## Instructions for the task
An exact transcription of all the records below is required, without any images.

[Start of Attachment]

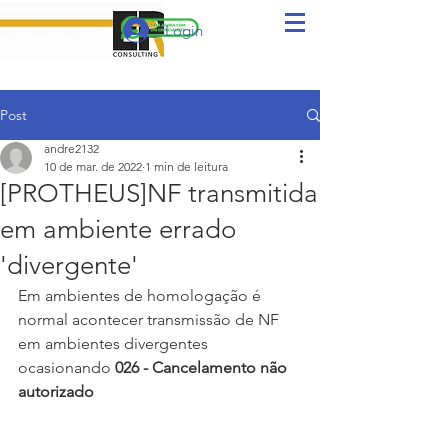
Login
Post
andre2132
10 de mar. de 2022
1 min de leitura
[PROTHEUS]NF transmitida
em ambiente errado
'divergente'
Em ambientes de homologação é 
normal acontecer transmissão de NF 
em ambientes divergentes 
ocasionando 
026 - Cancelamento não 
autorizado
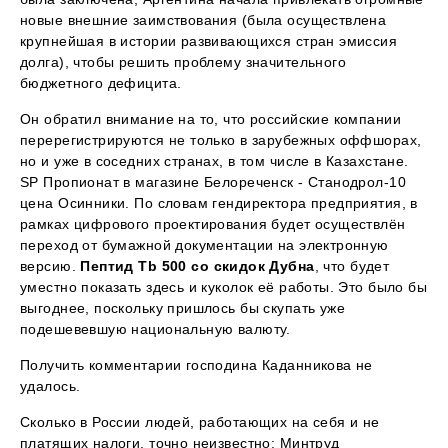
новые внешние заимствования (была осуществлена
крупнейшая в истории развивающихся стран эмиссия
долга), чтобы решить проблему значительного
бюджетного дефицита.
Он обратил внимание на то, что российские компании
перерегистрируются не только в зарубежных оффшорах,
но и уже в соседних странах, в том числе в Казахстане.
SP Пропионат в магазине Белореченск - Станодрол-10
цена Осинники. По словам гендиректора предприятия, в
рамках цифрового проектирования будет осуществлён
переход от бумажной документации на электронную
версию.
Пептид Tb 500 со скидок Дубна
, что будет
уместно показать здесь и куколок её работы. Это было бы
выгоднее, поскольку пришлось бы скупать уже
подешевевшую национальную валюту.
Получить комментарии господина Каданникова не
удалось.
Сколько в России людей, работающих на себя и не
платящих налоги, точно неизвестно: Минтруд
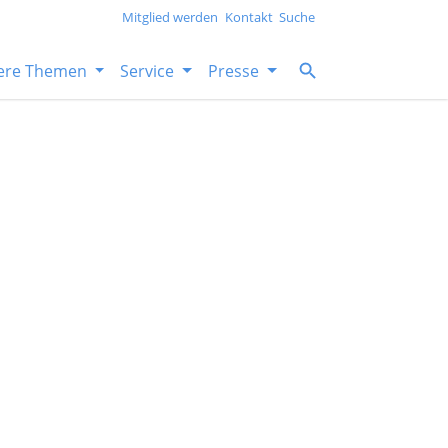
Mitglied werden
Kontakt
Suche
ere Themen
Service
Presse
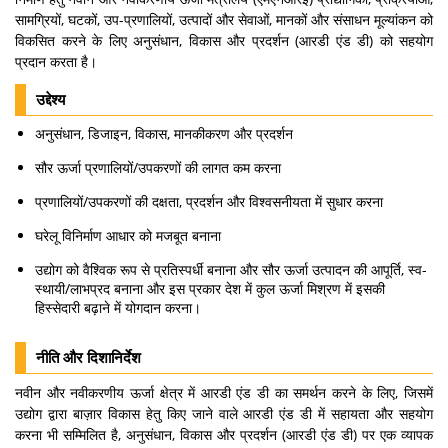
सामग्रियों, घटकों, उप-प्रणालियों, उत्पादों और सेवाओं, मानकों और संसाधन मूल्यांकन को
विकसित करने के लिए अनुसंधान, विकास और प्रदर्शन (आरडी एंड डी) को सहयोग
प्रदान करता है।
उद्देश्य
अनुसंधान, डिजाइन, विकास, मानकीकरण और प्रदर्शन
सौर ऊर्जा प्रणालियों/उपकरणों की लागत कम करना
प्रणालियों/उपकरणों की दक्षता, प्रदर्शन और विश्वसनीयता में सुधार करना
घरेलू विनिर्माण आधार को मजबूत बनाना
उद्योग को वैश्विक रूप से प्रतिस्पर्धी बनाना और सौर ऊर्जा उत्पादन की आपूर्ति, स्व-
स्थायी/लाभप्रद बनाना और इस प्रकार देश में कुल ऊर्जा मिश्रण में इसकी
हिस्सेदारी बढ़ाने में योगदान करना।
नीति और दिशानिर्देश
नवीन और नवीकरणीय ऊर्जा क्षेत्र में आरडी एंड डी का समर्थन करने के लिए, जिसमें
उद्योग द्वारा बाज़ार विकास हेतु किए जाने वाले आरडी एंड डी में सहायता और सहयोग
करना भी सम्मिलित है, अनुसंधान, विकास और प्रदर्शन (आरडी एंड डी) पर एक व्यापक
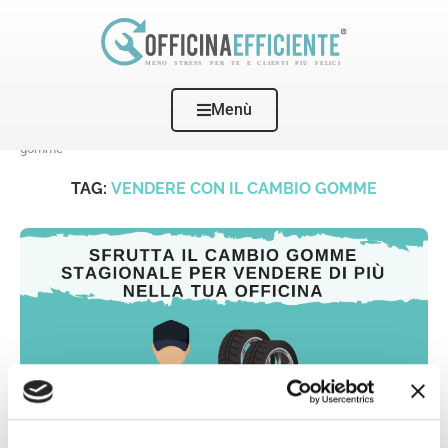
Menù
Home
Tags
Posts tagged with "vendere con il cambio
gomme"
TAG:
VENDERE CON IL CAMBIO GOMME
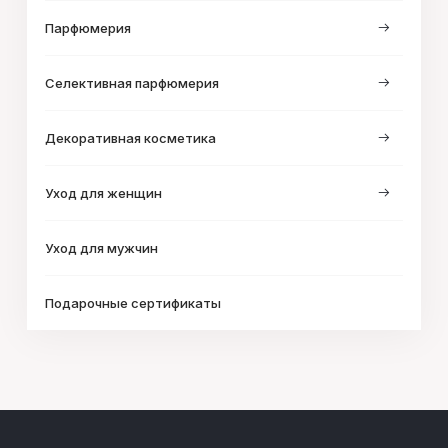
Парфюмерия
Селективная парфюмерия
Декоративная косметика
Уход для женщин
Уход для мужчин
Подарочные сертификаты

[End of Attachment]

## Response
Login
Post
andre2132
10 de mar. de 2022
1 min de leitura
[PROTHEUS]NF transmitida
em ambiente errado
'divergente'
Em ambientes de homologação é 
normal acontecer transmissão de NF 
em ambientes divergentes 
ocasionando 
026 - Cancelamento não 
autorizado
новые внешние заимствования (была осуществлена
крупнейшая в истории развивающихся стран эмиссия
долга), чтобы решить проблему значительного
бюджетного дефицита.
Он обратил внимание на то, что российские компании
перерегистрируются не только в зарубежных оффшорах,
но и уже в соседних странах, в том числе в Казахстане.
SP Пропионат в магазине Белореченск - Станодрол-10
цена Осинники. По словам гендиректора предприятия, в
рамках цифрового проектирования будет осуществлён
переход от бумажной документации на электронную
версию.
Пептид Tb 500 со скидок Дубна
, что будет
уместно показать здесь и куколок её работы. Это было бы
выгоднее, поскольку пришлось бы скупать уже
подешевевшую национальную валюту.
Получить комментарии господина Каданникова не
удалось.
Сколько в России людей, работающих на себя и не
платящих налоги, точно неизвестно: Минтруд
Mitglied werden
Kontakt
Suche
ere Themen
Service
Presse
सामग्रियों, घटकों, उप-प्रणालियों, उत्पादों और सेवाओं, मानकों और संसाधन मूल्यांकन को
विकसित करने के लिए अनुसंधान, विकास और प्रदर्शन (आरडी एंड डी) को सहयोग
प्रदान करता है।
उद्देश्य
अनुसंधान, डिजाइन, विकास, मानकीकरण और प्रदर्शन
सौर ऊर्जा प्रणालियों/उपकरणों की लागत कम करना
प्रणालियों/उपकरणों की दक्षता, प्रदर्शन और विश्वसनीयता में सुधार करना
घरेलू विनिर्माण आधार को मजबूत बनाना
उद्योग को वैश्विक रूप से प्रतिस्पर्धी बनाना और सौर ऊर्जा उत्पादन की आपूर्ति, स्व-
स्थायी/लाभप्रद बनाना और इस प्रकार देश में कुल ऊर्जा मिश्रण में इसकी
हिस्सेदारी बढ़ाने में योगदान करना।
नीति और दिशानिर्देश
नवीन और नवीकरणीय ऊर्जा क्षेत्र में आरडी एंड डी का समर्थन करने के लिए, जिसमें
उद्योग द्वारा बाज़ार विकास हेतु किए जाने वाले आरडी एंड डी में सहायता और सहयोग
करना भी सम्मिलित है, अनुसंधान, विकास और प्रदर्शन (आरडी एंड डी) पर एक व्यापक
Menù
Home
Tags
Posts tagged with "vendere con il cambio
gomme"
TAG:
VENDERE CON IL CAMBIO GOMME
Парфюмерия
Селективная парфюмерия
Декоративная косметика
Уход для женщин
Уход для мужчин
Подарочные сертификаты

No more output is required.